**WORK TASK**
Quote in full every question asked in the text on cultural Christianity.

**EXTRACT**

++++++++++++++++++++


            These days, unfortunately, with the massive changes in health care as a result of PPACA, otherwise known as Obamacare, patients have no idea if such claims like the one this mom confronted are real or not.  But this is what we should come to expect as we transition into a post-Christian America.  Christians don’t always do everything right – that’s a given.  And while I have heard conservative Christian leaders, notably Russell Moore of the Southern Baptist Convention, suggest we should be happy to see the death of so-called “cultural Christianity,” I’m not so sure.  With a society lurching into moral non-judgmentalism in which acts are only morally problematic depending on the latest social trend, public opinion poll, or government mandate, maybe some good ole cultural Christianity plugging the ever gaping hole in the moral dike wouldn’t be such a bad thing. 

            I’m a Southern Baptist and I generally agree with Dr. Moore.  He’s certainly a more sophisticated theologian than me and I understand his problem was that many cultural Christians were laboring under a belief they were saved when they weren’t.  The problem now, though, is society requires laws about everything because people no longer adhere to even a moderately Christian framework for their moral underpinnings.  Without an underlying, agreed upon moral code, a vacuum erupts which demands filling.  The vacuum gets filled with laws, which become necessary in order to take care of every action and reaction that we see.  Thus, a clinic in Michigan wrongly interprets or is wrongly told about or wrongly just makes up a law that parents must consent to their teenagers having a private conversation with the doctor or nurse.

            Unfortunately, we have apparently turned over our moral reasoning to an atheistic culture from which can only come the kind of government portrayed in 1984.  Control of the populace becomes the government’s entire function.  This requires an inordinate number of laws.  While so-called cultural Christianity had significant problems, it may have served an unintended function, namely creating a basic, agreed upon moral code that didn’t require any law to enforce it.  It served as a fence around the schoolyard, which allowed us freedom to roam around within boundaries that helped define morality.  Now, the fence has been removed.  Advocates of removing that fence would claim we are now more free.  The truth, though, is we aren’t because we all need that fence and the government has stepped in and is putting up higher and more restrictive fences with less space for roaming.  Yes, the government will give you rights that it thinks will make you more complacent, like saying all kinds of sexual activity is perfectly permissible.  That is a basis for more control, not less.  Drug the people with their preferred analgesic and let them go – they’ll be easier to control and easier to weed out if they get too hard to handle.

            People used to understand that all kinds of things were their responsibility because of cultural Christianity – it served as a standard bearer for basic moral living, even when people were not true believers.  Have things really gotten better since we supposedly “threw off” all the alleged repression?  Do you really want some faceless government bureaucrat telling you how to raise your child?  Do you really want some unknown nurse or doctor to “have a private talk” with your teenage son or daughter about subjects best left to parental discretion?  That’s where we are headed.

            My dad always used to tell me that many of the people who are most desirous of government control are the very first people the government will get rid of upon seizing total control.  Ms. Harris-Perry beware?

++++++++++++++++++++

**RECORDS**
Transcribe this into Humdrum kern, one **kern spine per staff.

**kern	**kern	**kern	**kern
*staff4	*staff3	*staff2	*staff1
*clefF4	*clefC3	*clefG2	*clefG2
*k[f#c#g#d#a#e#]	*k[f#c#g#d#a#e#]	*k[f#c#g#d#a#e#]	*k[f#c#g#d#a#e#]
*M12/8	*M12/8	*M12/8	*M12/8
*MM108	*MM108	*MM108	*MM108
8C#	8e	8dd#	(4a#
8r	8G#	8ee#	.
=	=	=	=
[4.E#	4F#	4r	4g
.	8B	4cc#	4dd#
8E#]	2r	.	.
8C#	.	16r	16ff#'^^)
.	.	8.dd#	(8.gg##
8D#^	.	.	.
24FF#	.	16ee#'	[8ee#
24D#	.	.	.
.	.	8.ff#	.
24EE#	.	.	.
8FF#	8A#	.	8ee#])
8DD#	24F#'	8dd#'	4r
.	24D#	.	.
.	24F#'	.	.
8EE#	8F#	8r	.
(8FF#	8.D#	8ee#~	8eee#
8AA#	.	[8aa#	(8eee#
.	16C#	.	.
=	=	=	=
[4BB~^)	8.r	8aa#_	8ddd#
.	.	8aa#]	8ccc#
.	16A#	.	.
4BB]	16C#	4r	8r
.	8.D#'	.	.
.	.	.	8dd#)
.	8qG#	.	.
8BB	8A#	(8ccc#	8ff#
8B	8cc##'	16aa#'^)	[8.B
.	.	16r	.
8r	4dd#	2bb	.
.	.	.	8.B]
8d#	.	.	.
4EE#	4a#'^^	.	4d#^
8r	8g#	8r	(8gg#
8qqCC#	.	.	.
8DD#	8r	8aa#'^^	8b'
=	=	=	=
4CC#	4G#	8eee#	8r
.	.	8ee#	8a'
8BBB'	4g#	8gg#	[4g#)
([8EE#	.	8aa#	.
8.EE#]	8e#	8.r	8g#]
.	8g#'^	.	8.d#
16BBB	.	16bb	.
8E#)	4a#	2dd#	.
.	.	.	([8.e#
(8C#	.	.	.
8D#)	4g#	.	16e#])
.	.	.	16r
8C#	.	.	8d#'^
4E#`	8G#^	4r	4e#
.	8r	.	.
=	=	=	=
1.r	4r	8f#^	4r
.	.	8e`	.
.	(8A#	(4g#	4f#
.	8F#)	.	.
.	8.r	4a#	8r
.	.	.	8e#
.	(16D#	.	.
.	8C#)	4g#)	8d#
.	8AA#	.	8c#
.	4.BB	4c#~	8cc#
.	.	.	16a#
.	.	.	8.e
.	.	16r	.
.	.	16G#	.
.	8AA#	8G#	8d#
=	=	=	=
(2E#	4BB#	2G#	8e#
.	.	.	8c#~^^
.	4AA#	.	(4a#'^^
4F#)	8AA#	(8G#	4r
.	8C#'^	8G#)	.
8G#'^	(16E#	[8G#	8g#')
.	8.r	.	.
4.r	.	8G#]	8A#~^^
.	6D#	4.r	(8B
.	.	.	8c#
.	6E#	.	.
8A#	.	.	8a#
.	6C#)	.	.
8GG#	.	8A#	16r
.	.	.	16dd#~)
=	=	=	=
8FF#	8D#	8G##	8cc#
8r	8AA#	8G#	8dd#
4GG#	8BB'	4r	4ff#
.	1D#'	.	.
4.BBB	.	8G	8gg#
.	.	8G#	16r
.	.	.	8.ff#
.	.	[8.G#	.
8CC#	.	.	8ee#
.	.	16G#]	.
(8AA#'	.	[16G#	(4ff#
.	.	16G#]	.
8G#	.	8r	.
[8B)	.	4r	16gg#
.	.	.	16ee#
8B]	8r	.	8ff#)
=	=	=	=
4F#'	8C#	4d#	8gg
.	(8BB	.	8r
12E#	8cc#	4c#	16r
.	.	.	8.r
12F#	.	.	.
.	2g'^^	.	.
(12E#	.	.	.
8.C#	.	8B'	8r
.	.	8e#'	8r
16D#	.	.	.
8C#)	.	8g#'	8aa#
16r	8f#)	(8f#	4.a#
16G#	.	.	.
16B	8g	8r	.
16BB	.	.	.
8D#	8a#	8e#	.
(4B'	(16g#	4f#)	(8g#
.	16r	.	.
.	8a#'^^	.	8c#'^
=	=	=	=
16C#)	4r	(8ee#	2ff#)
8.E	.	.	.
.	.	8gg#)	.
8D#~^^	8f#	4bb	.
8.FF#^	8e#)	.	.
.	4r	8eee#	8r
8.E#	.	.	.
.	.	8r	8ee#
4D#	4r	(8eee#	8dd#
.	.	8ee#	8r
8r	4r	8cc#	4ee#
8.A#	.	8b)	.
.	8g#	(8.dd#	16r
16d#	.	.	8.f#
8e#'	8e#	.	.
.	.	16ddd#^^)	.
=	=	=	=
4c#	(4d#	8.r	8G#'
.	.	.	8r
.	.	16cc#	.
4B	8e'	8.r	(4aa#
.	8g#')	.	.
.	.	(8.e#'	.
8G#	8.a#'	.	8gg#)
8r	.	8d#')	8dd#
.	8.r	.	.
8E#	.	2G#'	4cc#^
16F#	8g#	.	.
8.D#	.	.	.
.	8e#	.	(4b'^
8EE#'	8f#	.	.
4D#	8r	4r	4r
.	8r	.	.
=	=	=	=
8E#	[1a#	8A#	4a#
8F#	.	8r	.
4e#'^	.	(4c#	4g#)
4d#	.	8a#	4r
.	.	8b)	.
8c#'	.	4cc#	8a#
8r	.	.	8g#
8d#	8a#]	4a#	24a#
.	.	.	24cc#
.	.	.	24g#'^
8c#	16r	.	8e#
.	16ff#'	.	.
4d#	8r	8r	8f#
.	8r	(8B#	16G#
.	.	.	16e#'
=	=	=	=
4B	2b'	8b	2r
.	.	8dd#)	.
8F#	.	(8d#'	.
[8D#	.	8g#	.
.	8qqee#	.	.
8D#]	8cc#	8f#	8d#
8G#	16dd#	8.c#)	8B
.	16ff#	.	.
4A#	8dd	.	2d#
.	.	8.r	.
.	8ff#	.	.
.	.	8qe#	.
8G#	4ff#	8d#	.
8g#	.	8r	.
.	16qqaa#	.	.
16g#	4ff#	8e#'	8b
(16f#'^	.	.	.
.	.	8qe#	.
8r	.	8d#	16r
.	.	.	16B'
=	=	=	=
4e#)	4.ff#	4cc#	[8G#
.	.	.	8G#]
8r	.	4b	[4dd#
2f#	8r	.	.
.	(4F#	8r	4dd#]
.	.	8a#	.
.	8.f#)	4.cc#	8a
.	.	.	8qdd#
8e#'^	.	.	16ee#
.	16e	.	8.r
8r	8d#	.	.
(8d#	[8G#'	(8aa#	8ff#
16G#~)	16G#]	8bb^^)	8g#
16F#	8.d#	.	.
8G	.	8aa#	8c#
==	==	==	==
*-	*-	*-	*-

++++++++++++++++++++

**RESULT FOR THIS TASK**
- Have things really gotten better since we supposedly “threw off” all the alleged repression?
- Do you really want some faceless government bureaucrat telling you how to raise your child?
- Do you really want some unknown nurse or doctor to “have a private talk” with your teenage son or daughter about subjects best left to parental discretion?
- Ms. Harris-Perry beware?